Let $A$ be a closed, convex, set in a Banach space $X$, and let $B$ be a closed, bounded, convex set in $X$. Assume that $A \cap B = \emptyset$. Set $C = A- B$. Prove that $C$ is closed, and convex.
So proving $C$ is convex is not too hard, however I am having issues proving it is closed. According to existing convex geometry literature, this is a well-known result, that requires the assumption of $B$ being bounded. However, I am not sure how to use it. I assume the proof would begin by picking $c_n \in C$ such that $c_n \to c$, $c \in X$, and showing that in fact that $c \in C$. We would write: $$ c_n = a_n - b_n $$ and somehow show that $c = a -b$ for some $a,b \in C$, presumably $a = \lim_{n \to \infty} a_n$, $b = \lim_{n \to \infty} b_n$. But the existence of the limit for $c$ says nothing about the limits of $a_n,b_n$ (it can be deduced that $a_n$ is norm bounded using the norm bound on $b_n$), but I am truly at a loss on how to proceed.
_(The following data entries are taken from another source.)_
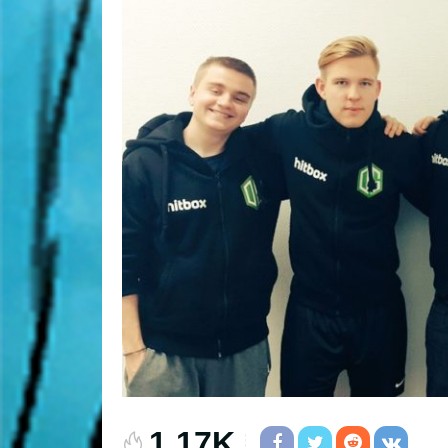
1.17K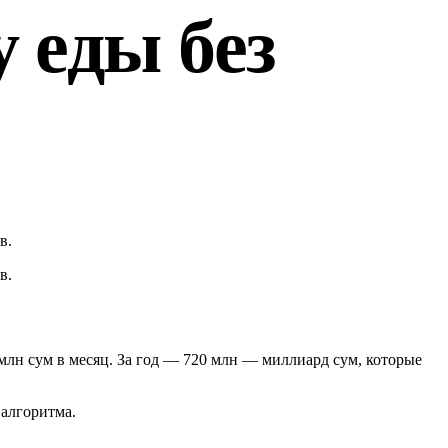
 еды без
в.
в.
4 млн сум в месяц. За год — 720 млн — миллиард сум, которые
 алгоритма.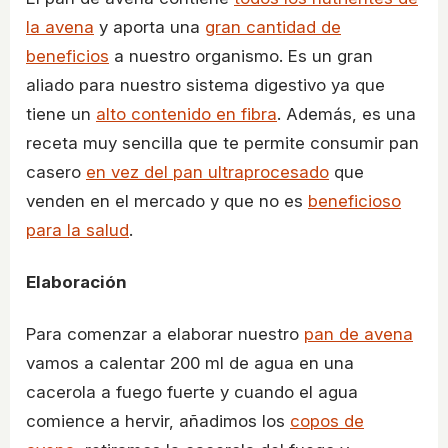
la avena
y aporta una
gran cantidad de
beneficios
a nuestro organismo. Es un gran
aliado para nuestro sistema digestivo ya que
tiene un
alto contenido en fibra
. Además, es una
receta muy sencilla que te permite consumir pan
casero
en vez del pan ultraprocesado
que
venden en el mercado y que no es
beneficioso
para la salud
.
Elaboración
Para comenzar a elaborar nuestro
pan de avena
vamos a calentar 200 ml de agua en una
cacerola a fuego fuerte y cuando el agua
comience a hervir, añadimos los
copos de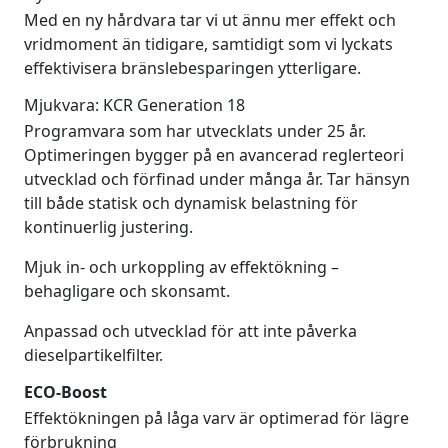
Med en ny hårdvara tar vi ut ännu mer effekt och
vridmoment än tidigare, samtidigt som vi lyckats
effektivisera bränslebesparingen ytterligare.
Mjukvara: KCR Generation 18
Programvara som har utvecklats under 25 år.
Optimeringen bygger på en avancerad reglerteori
utvecklad och förfinad under många år. Tar hänsyn
till både statisk och dynamisk belastning för
kontinuerlig justering.
Mjuk in- och urkoppling av effektökning –
behagligare och skonsamt.
Anpassad och utvecklad för att inte påverka
dieselpartikelfilter.
ECO-Boost
Effektökningen på låga varv är optimerad för lägre
förbrukning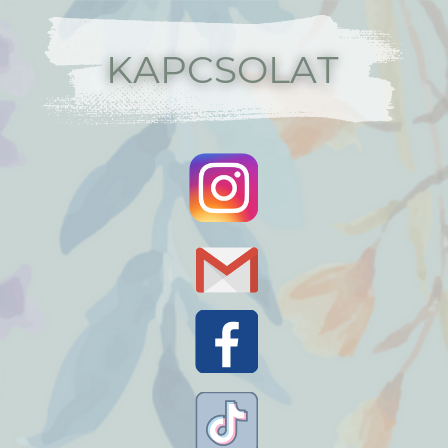
KAPCSOLAT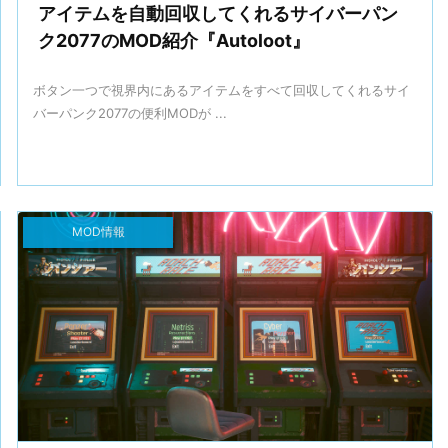
アイテムを自動回収してくれるサイバーパン
ク2077のMOD紹介『Autoloot』
ボタン一つで視界内にあるアイテムをすべて回収してくれるサイ
バーパンク2077の便利MODが ...
MOD情報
A hint would be appreciated.
If $X$ is reflexive, then the theorem would hold. We find that $b_n$ must have a weak point of accumulation $b$ by the Banach-Alaoglu theorem and the Eberlein-Šmulian theorem. Then $b\in B$ and $c+b\in A$ by A convex subset of a Banach space is closed if and only if it is weakly closed and $c=c+b-b$.
That $B$ is bounded is really necessary for this theorem. Consider the following example.
Let $X=\mathbb{R}^2$ and $A=\{(x,y):x\geq0,xy\geq1\}$ and $B=\{(x,y):x\geq0,xy\leq-1\}$. Then $A$ and $B$ are disjoint, closed, convex and bounded. However $A-B=\{(x,y):y>0\}$ is not closed.
That $X$ is reflexive is also necessary for this theorem. Consider the following example.
Let $X=\ell^1$ and $A=\{x\in X:x_n\geq0,\sum x_n=1\}$. Define $T\in B(X)$ by $(Tx)_n=(1+\frac1n)x_n$ and let $B=T(A)$. Then $A$ and $B$ are disjoint, closed, convex and bounded. So $0\not\in A-B$. However $e_n-T(e_n)\to0$, so $A-B$ is not closed.
That $A$ and $B$ are convex is also necessary. Consider the following example.
Let $X=\ell^2$ and let $A$ be the closed unit ball and let $B=\{(1+\frac1n)e_n\}$. Then $A$ and $B$ are disjoint, closed and bounded, and $A$ is convex. So $0\not\in A-B$. However $e_n-(1+\frac1n)e_n\to0$, so $A-B$ is not closed.
That $A$ and $B$ are convex is, however, not necessary in the finite dimensional case. We then find that $b_n$ must have a point of accumulation $b$ by the Bolzano-Weierstrass theorem. Then $b\in B$ and $c+b\in A$ and $c=c+b-b$.